There is something quietly strange about paying a monthly subscription fee to watch a show that aired its final episode before you finished high school. Millions of people nevertheless do it without much thought. Friends left NBC in 2004. 1998 saw the end of Seinfeld. 2013 saw the conclusion of The Office. At different times, all three have been among the most streamed programs worldwide; this isn’t due to new episodes, but rather to the fact that the older ones continue to captivate viewers.
The question of why is worthwhile. Not in a cynical way, but genuinely. What is it about sitting on a couch in 2025 and watching Ross and Rachel argue about a break that feels worth the price of admission?
The answer has less to do with quality television and more to do with what the brain does when it recognizes something familiar. Research published in the Journal of Consumer Research found that nostalgic feelings actively reduce how much people care about their money. When someone is emotionally transported to a happy memory — a specific apartment, a particular laugh track, a theme song that hits in the first three notes — their financial guard drops. They become measurably more inclined to spend. Streaming services and studios have not overlooked this. They have centered their entire content strategy around it.

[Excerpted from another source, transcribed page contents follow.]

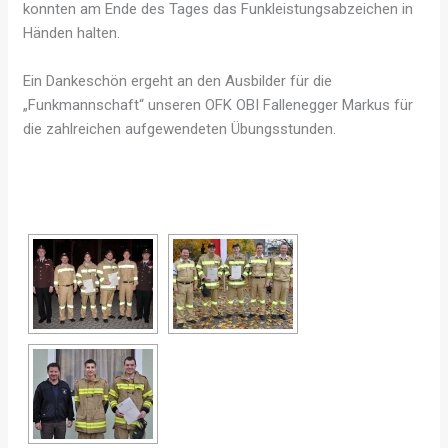
konnten am Ende des Tages das Funkleistungsabzeichen in
Händen halten.
Ein Dankeschön ergeht an den Ausbilder für die
„Funkmannschaft“ unseren OFK OBI Fallenegger Markus für
die zahlreichen aufgewendeten Übungsstunden.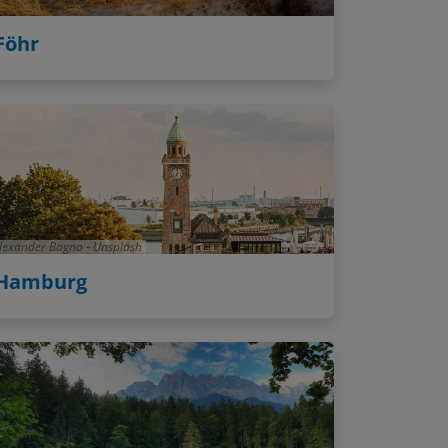
Föhr
lexander Bagno - Unsplash
Hamburg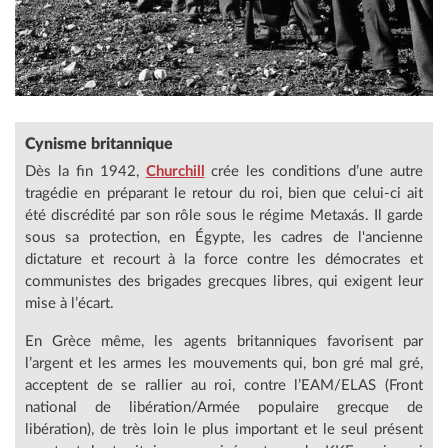
Cynisme britannique
Dès la fin 1942,
Churchill
crée les conditions d’une autre
tragédie en préparant le retour du roi, bien que celui-ci ait
été discrédité par son rôle sous le régime Metaxás. Il garde
sous sa protection, en Égypte, les cadres de l'ancienne
dictature et recourt à la force contre les démocrates et
communistes des brigades grecques libres, qui exigent leur
mise à l’écart.
En Grèce même, les agents britanniques favorisent par
l’argent et les armes les mouvements qui, bon gré mal gré,
acceptent de se rallier au roi, contre l’EAM/ELAS (Front
national de libération/Armée populaire grecque de
libération), de très loin le plus important et le seul présent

The economics are not nuanced. The Office served as the anchor when NBCUniversal introduced Peacock. It’s a workplace comedy that debuted more than ten years ago, not a brand-new prestige drama or an original movie. Before WarnerMedia pulled Friends for HBO Max, Netflix paid almost $500 million to keep it for an additional year. These choices weren’t made at random. They were wagers on a very particular emotional currency: the sense of security that comes from seeing a film whose conclusion you already know.

There is a feeling that the old sitcom serves as something akin to emotional infrastructure in a time of constant uncertainty. Modern television is genuinely excellent — more complex, more cinematic, more socially aware than anything from the 1990s. However, it also makes a request of the audience. You have to pay attention. You have to remember who betrayed whom three episodes ago. All you have to do to watch a rerun of Cheers is to sit there and feel comfortable for thirty minutes. That is a substantial offering.

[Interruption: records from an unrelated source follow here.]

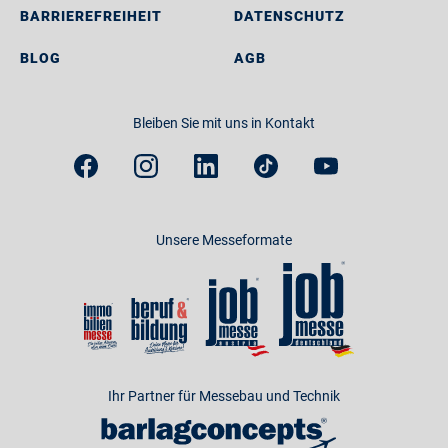
BARRIEREFREIHEIT
DATENSCHUTZ
BLOG
AGB
Bleiben Sie mit uns in Kontakt
Unsere Messeformate
Ihr Partner für Messebau und Technik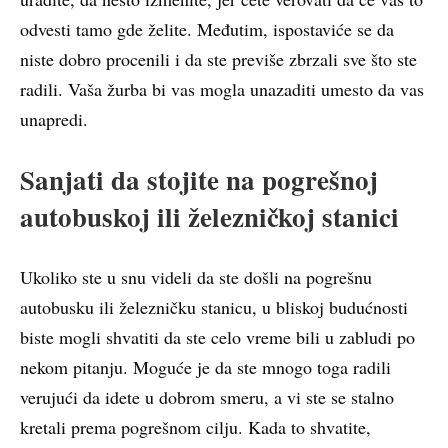
odvesti tamo gde želite. Međutim, ispostaviće se da
niste dobro procenili i da ste previše zbrzali sve što ste
radili. Vaša žurba bi vas mogla unazaditi umesto da vas
unapredi.
Sanjati da stojite na pogrešnoj
autobuskoj ili železničkoj stanici
Ukoliko ste u snu videli da ste došli na pogrešnu
autobusku ili železničku stanicu, u bliskoj budućnosti
biste mogli shvatiti da ste celo vreme bili u zabludi po
nekom pitanju. Moguće je da ste mnogo toga radili
verujući da idete u dobrom smeru, a vi ste se stalno
kretali prema pogrešnom cilju. Kada to shvatite,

The streaming wars unintentionally exposed the value of catalog content, or the shows that people grew up watching, which new programming just cannot quickly match. The emotional weight of a new series must be earned. Somewhere in the audience’s memory, a cherished sitcom already has it, just waiting to be activated. You can return to your twelve-year-old self and start eating cereal before school with just one well-known theme song. Food, fashion, and gaming brands have long recognized this mechanism. Eventually, television arrived.

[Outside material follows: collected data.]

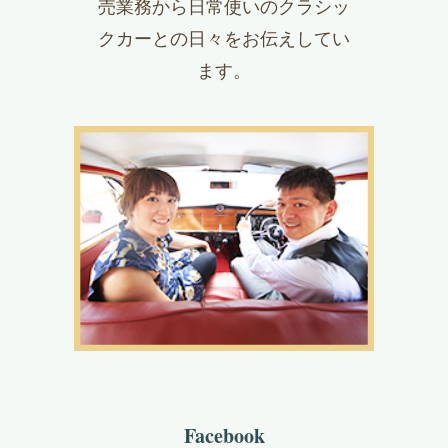
売業務から日常使いのクラシッ
クカーとの日々をお伝えしてい
ます。
Facebook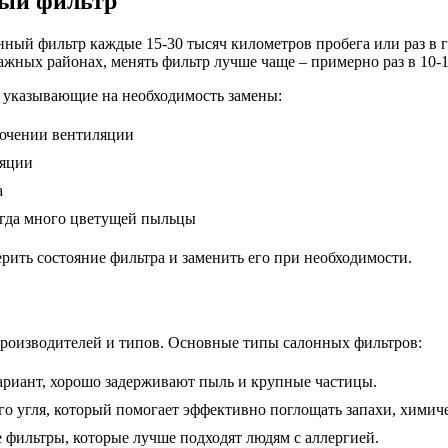
ный фильтр
ый фильтр каждые 15-30 тысяч километров пробега или раз в г
ажных районах, менять фильтр лучше чаще – примерно раз в 10-
, указывающие на необходимость замены:
лючении вентиляции
ляции
а
огда много цветущей пыльцы
ерить состояние фильтра и заменить его при необходимости.
производителей и типов. Основные типы салонных фильтров:
ариант, хорошо задерживают пыль и крупные частицы.
о угля, который помогает эффективно поглощать запахи, химиче
фильтры, которые лучше подходят людям с аллергией.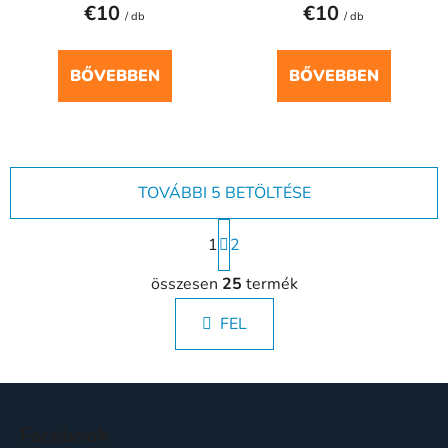
€10
€10
/ db
/ db
BŐVEBBEN
BŐVEBBEN
TOVÁBBI 5 BETÖLTÉSE
L
1
a
2
p
L
o
összesen
25
termék
i
z
s
á
FEL
t
s
a
i
L
r
á
á
Facebook
n
b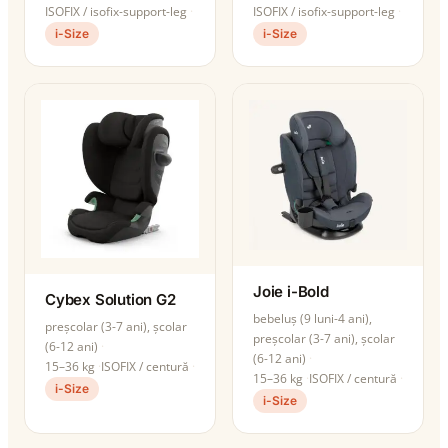
ISOFIX / isofix-support-leg
ISOFIX / isofix-support-leg
i-Size
i-Size
Joie i-Bold
Cybex Solution G2
bebeluș (9 luni-4 ani),
preșcolar (3-7 ani), școlar
preșcolar (3-7 ani), școlar
(6-12 ani)
(6-12 ani)
15–36 kg
ISOFIX / centură
15–36 kg
ISOFIX / centură
i-Size
i-Size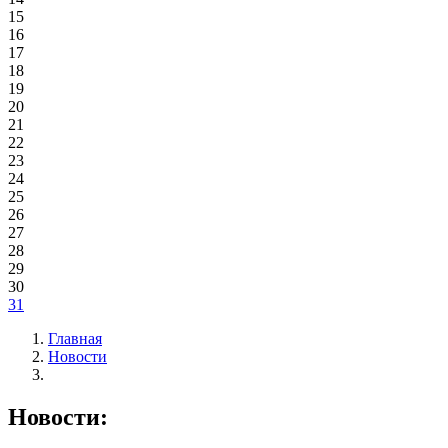
15
16
17
18
19
20
21
22
23
24
25
26
27
28
29
30
31
Главная
Новости
Новости:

Whether this is a completely healthy cultural habit is still up for debate. An industry that makes the most money when its audience is feeling somewhat uneasy about the present is a little unsettling. During challenging times, such as recessions, unstable political environments, or times of general weariness, nostalgia tends to increase. At the exact moment when people most want to escape the present, streaming libraries are filled with the past.
However, labeling it as manipulation would be too simple. Individuals are not passive. When they rewatch a comfort show for the fourth time, they are somewhat aware of what they are doing. Feeling a certain way for a certain hour is a deliberate decision. The fact that someone is profiting from that decision does not automatically lessen the intensity of the emotion.
The past has simply become very good business. And somewhere in the world, someone is watching a twenty-year-old episode of a show they already know by heart and, in defiance of logic, feeling perfectly fine.